Cette affaire porte sur l'exercice illégal de la pharmacie. Un individu commercialisait des gélules à base de plantes présentées comme ayant des propriétés thérapeutiques. La Cour de cassation examine si ces produits doivent être qualifiés de médicaments en fonction de leur présentation et de la réglementation applicable sur les compléments alimentaires.
Cette affaire concerne la relaxe de deux personnes poursuivies pour exercice illégal de la pharmacie. La Cour de cassation examine les conditions légales de constitution du délit, notamment la définition du médicament et le monopole pharmaceutique, en confirmant que la vente de certains produits n'était pas soumise à cette réglementation.
Cette affaire concerne la condamnation d'Arnaud X. pour exercice illégal de la pharmacie suite à la commercialisation de compléments alimentaires et produits de bien-être présentés comme ayant des propriétés curatives ou préventives. La Cour de cassation examine si ces produits constituent des médicaments au sens de la loi, ce qui déterminerait si l'infraction est constituée.
Cette affaire concerne un recours du Conseil de l'Ordre des Médecins contre l'annulation de ses décisions excluant un individu du tableau de permanence des soins. L'homme en question a été condamné pénalement pour exercice illégal de la médecine, n'étant pas titulaire du diplôme requis pour exercer.
Cette affaire concerne un chiropracteur qui a exercé illégalement la médecine en incitant fortement ses patients à arrêter leurs traitements médicamenteux, en se présentant comme « docteur » et en effectuant des bilans de santé avec prescriptions. La Cour de cassation confirme sa condamnation à trois mois d'emprisonnement avec sursis et 5 000 euros d'amende pour exercice illégal de la profession de médecin.

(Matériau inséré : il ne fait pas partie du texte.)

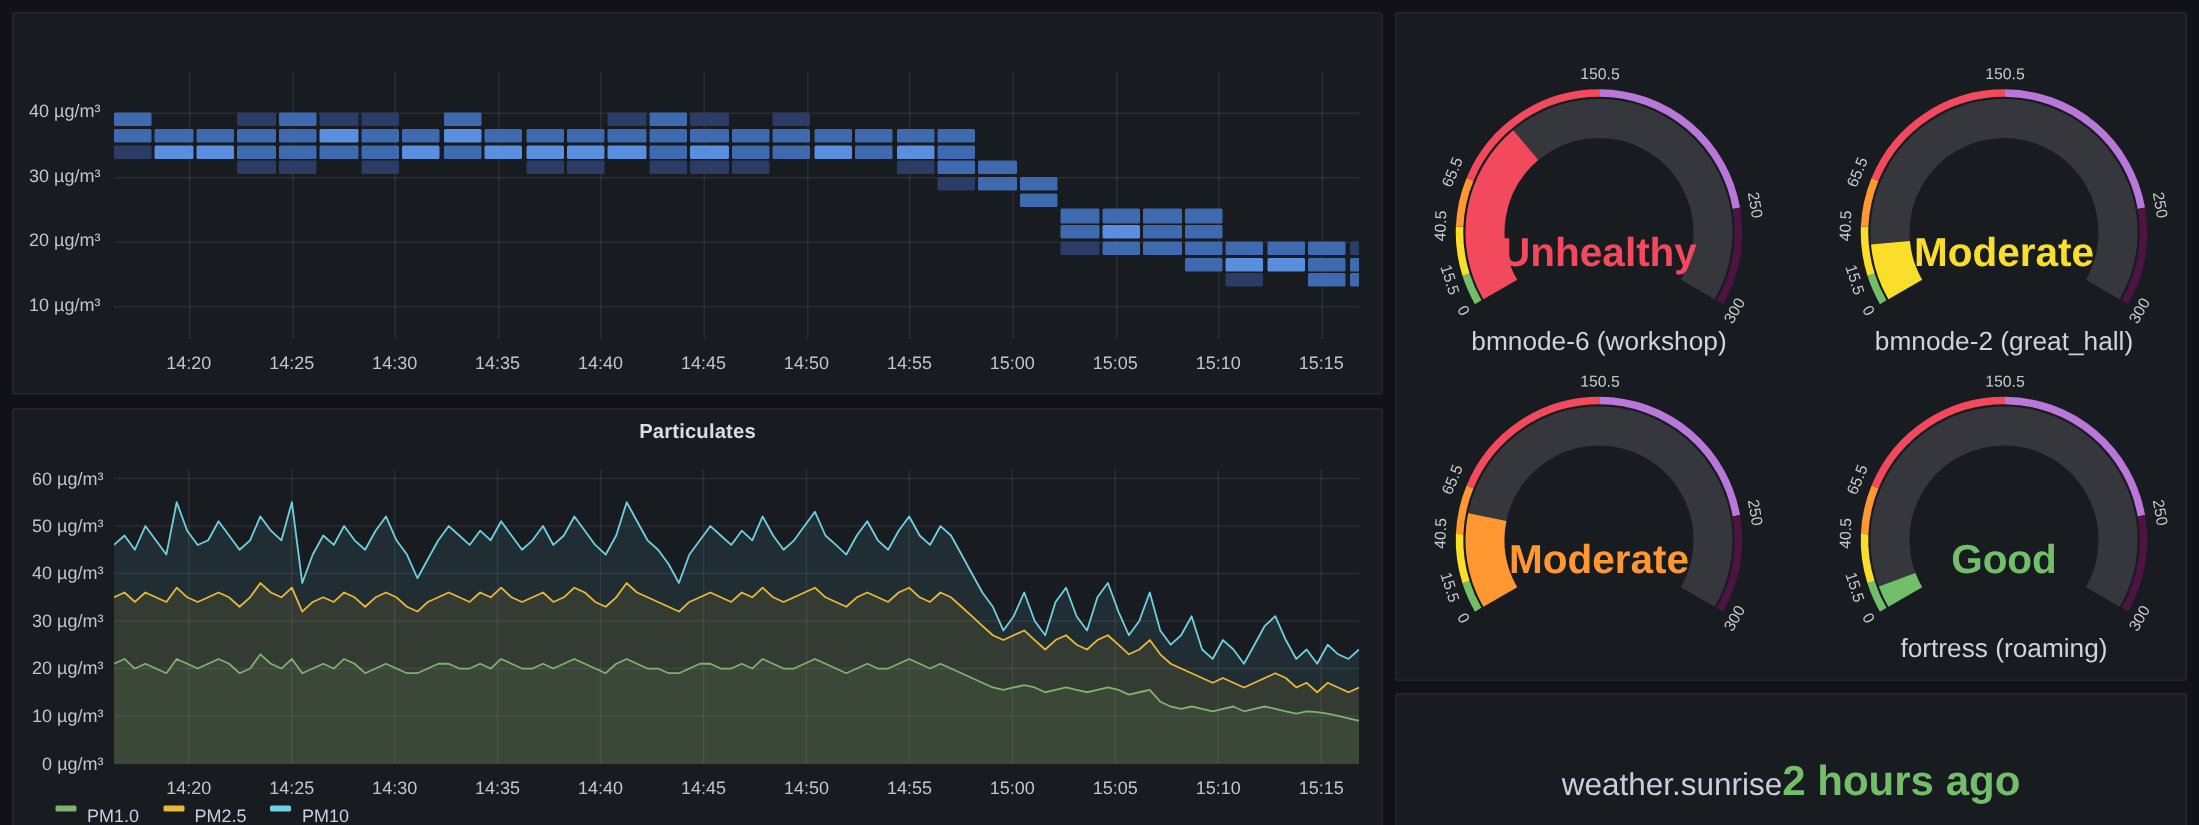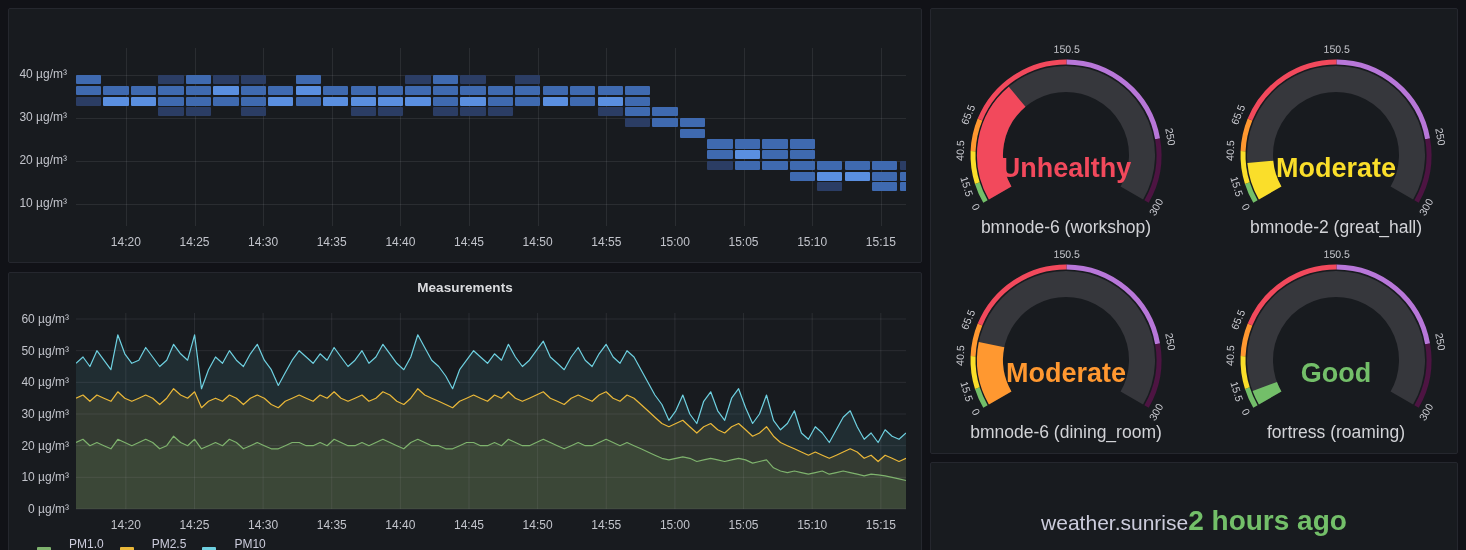"Measurements" h2.panel-title { text: Measurements -> Particulates }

Cette affaire concerne la condamnation de deux dirigeants d'une entreprise pour exercice illégal de la pharmacie et tromperie. Ils commercialisaient des gélules à base de plantes médicinales sous des dénominations suggestives (« tabastop », « destressant », « circulation ») sans autorisation ni qualification pharmaceutique requise. La Cour de cassation examine la légalité de leur condamnation aux amendes prononcées par la cour d'appel.
Cette affaire concerne Michel X., mis en examen pour exercice illégal de la médecine et usage sans droit d'un titre attaché à une profession réglementée. Le document est un arrêt de la Chambre de l'Instruction de la Cour d'appel d'Aix-en-Provence du 7 février 2008 statuant sur le contrôle judiciaire du prévenu.
Cette affaire concerne une médecin, Mme A, qui a été interdite d'exercer pour trois ans par l'ordre des médecins pour avoir utilisé des pratiques médicales ésotériques sans fondement scientifique auprès de ses patients. Le Conseil d'État examine la régularité et le bien-fondé de cette sanction disciplinaire prononcée en 2006.